On a personal level, the welcoming environment from both the tutors and contemporaries put my mind at ease about entering the classroom for the first time after nearly thirty years.
There have been many tears and moments when I felt like giving up but if you demonstrate you are putting the work in you receive full support and encouragement.
Filming my very first music video was also a real highlight whilst opening the door to social media with a professional image.

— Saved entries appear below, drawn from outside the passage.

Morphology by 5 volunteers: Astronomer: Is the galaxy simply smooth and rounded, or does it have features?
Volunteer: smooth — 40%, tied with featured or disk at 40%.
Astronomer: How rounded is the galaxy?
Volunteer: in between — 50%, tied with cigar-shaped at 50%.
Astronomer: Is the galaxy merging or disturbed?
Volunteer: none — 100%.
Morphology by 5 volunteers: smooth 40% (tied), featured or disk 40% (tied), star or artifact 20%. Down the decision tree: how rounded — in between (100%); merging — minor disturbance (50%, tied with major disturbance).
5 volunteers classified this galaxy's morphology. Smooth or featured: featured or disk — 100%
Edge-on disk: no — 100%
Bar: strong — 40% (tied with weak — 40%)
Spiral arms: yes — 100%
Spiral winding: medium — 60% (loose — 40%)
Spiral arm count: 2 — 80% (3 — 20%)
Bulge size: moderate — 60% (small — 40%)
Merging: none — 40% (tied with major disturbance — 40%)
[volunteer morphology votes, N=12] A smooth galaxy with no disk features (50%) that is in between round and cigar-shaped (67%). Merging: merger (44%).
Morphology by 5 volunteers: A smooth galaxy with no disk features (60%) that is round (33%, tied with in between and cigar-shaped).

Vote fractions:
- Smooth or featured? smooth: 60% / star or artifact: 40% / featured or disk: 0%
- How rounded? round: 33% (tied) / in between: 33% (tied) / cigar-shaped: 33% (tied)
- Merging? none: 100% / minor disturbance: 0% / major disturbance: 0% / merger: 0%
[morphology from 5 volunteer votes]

What skills did you learn on the course?
Song composition that can be adapted to various environments such as solo artists to full band to live and studio performing; Music theory; Performance; Rehearsing with a full band; Events management; Developing profile as a singer song writer; Web design - to a degree; Basic recording skills that I can develop with practice outside of college; Project management - a real asset as I could partly transfer my background in running two businesses whilst also developing this to combine events with my jewellery business and music profile; Studio work - again this has enabled me to see how accessible it is to record as an independent artist.
All in all I thought as a mature woman my days of recording, performing and releasing music were long gone. This course has taught me how to promote myself as an independent artist and that there is no requirement for a record deal. Moreover, this seems to be the way forward. It has opened so many doors and opportunities for me.

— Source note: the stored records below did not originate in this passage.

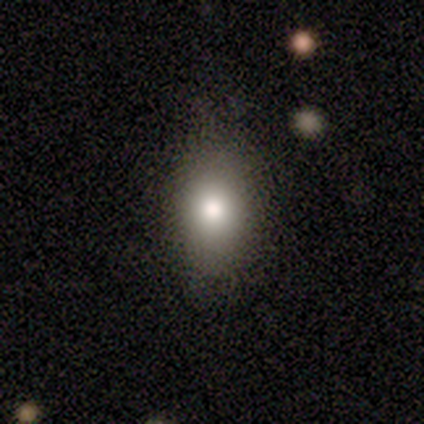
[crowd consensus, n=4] smooth_or_featured: smooth (p=0.75) [alt: star or artifact p=0.25]
how_rounded: in between (p=0.67) [alt: round p=0.33]
merging: none (p=0.67) [alt: merger p=0.33]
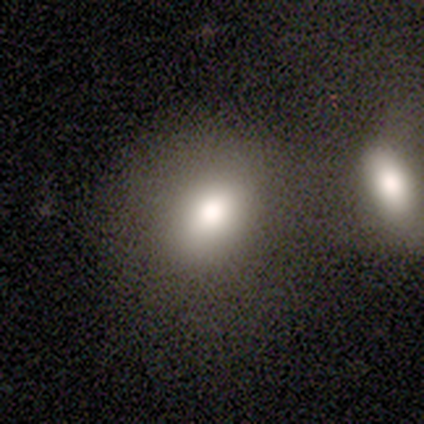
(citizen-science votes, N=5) Morphology: type=smooth (80%); roundness=round (50%, tied with in between); merging=none (60%).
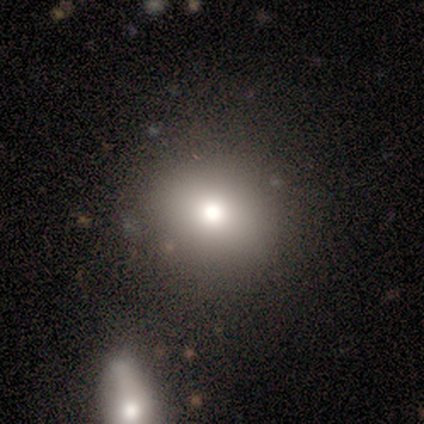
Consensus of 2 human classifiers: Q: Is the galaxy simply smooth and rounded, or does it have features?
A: smooth — 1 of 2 (50%, tied with star or artifact).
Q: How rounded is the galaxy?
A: round — 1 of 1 (100%).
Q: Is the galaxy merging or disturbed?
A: none — 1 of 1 (100%).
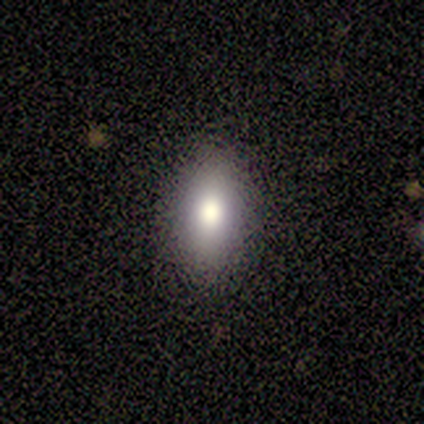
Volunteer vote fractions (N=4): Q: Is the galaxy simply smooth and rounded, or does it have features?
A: smooth — 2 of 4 (50%, tied with featured or disk).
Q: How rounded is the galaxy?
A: in between — 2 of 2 (100%).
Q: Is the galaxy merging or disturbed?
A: none — 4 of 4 (100%).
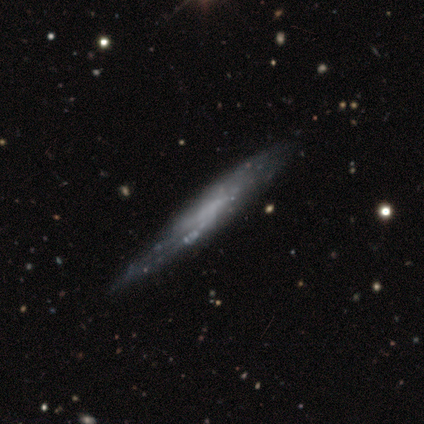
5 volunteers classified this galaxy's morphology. type=featured or disk (60%); edge-on=yes (67%); edge-on bulge=none (100%); merging=none (60%).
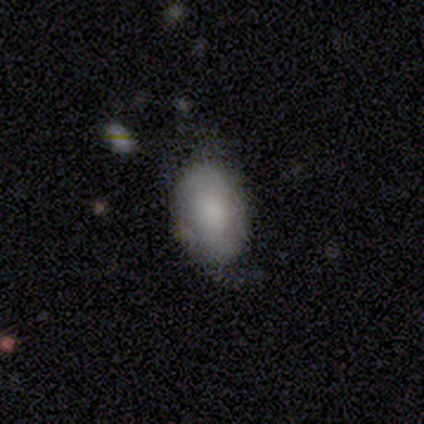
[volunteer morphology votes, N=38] This is likely a smooth galaxy (66%). How rounded: clearly in between (92%). Merging: likely none (68%).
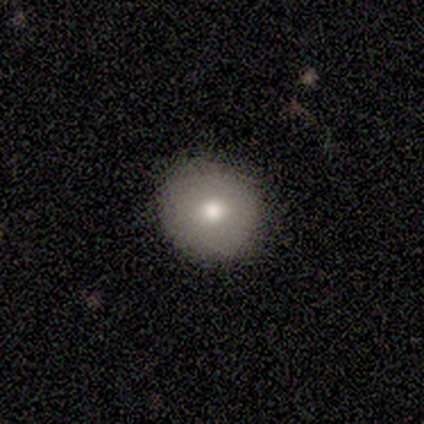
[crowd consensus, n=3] Smooth or featured?
  - smooth: 100% *
  - featured or disk: 0%
  - star or artifact: 0%
How rounded?
  - round: 100% *
  - in between: 0%
  - cigar-shaped: 0%
Merging?
  - none: 67% *
  - major disturbance: 33%
  - minor disturbance: 0%
  - merger: 0%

How has the degree helped progress your career?
This is early days as I have only just left the college. However, I am writing songs and plan to record and release an EP. I am working on obtaining gigs in the local area with the view to branching further out in the South West. I am also working on launching my online profile with recorded singles and social media campaigns.
Plans to record music will also help my jewellery business as I am going to use my original music as soundtracks for micro films promoting my jewellery range. This will take some time to plan.
What are your long-term plans, career-wise?
I would like to look at getting into music publishing. I aim to be featured on local radio and BBC Introducing and I am planning on hosting live events.
I am aware that the ship has long sailed for me to be playing at Wembley Stadium but that does not mean I cannot make a name for myself locally. Hard work, dedication and gaining a professional reputation will put me in good stead.
Karl is using the Foundation Degree to fulfill his dream of becoming a teacher
Foundation Degree Sport; Coaching, Health and Fitness.
Former school: Great Torrington
Karl is on the Foundation Degree in Sport; Coaching, Health and Fitness at Petroc’s North Devon Campus and also volunteers with Bideford Robins disability football.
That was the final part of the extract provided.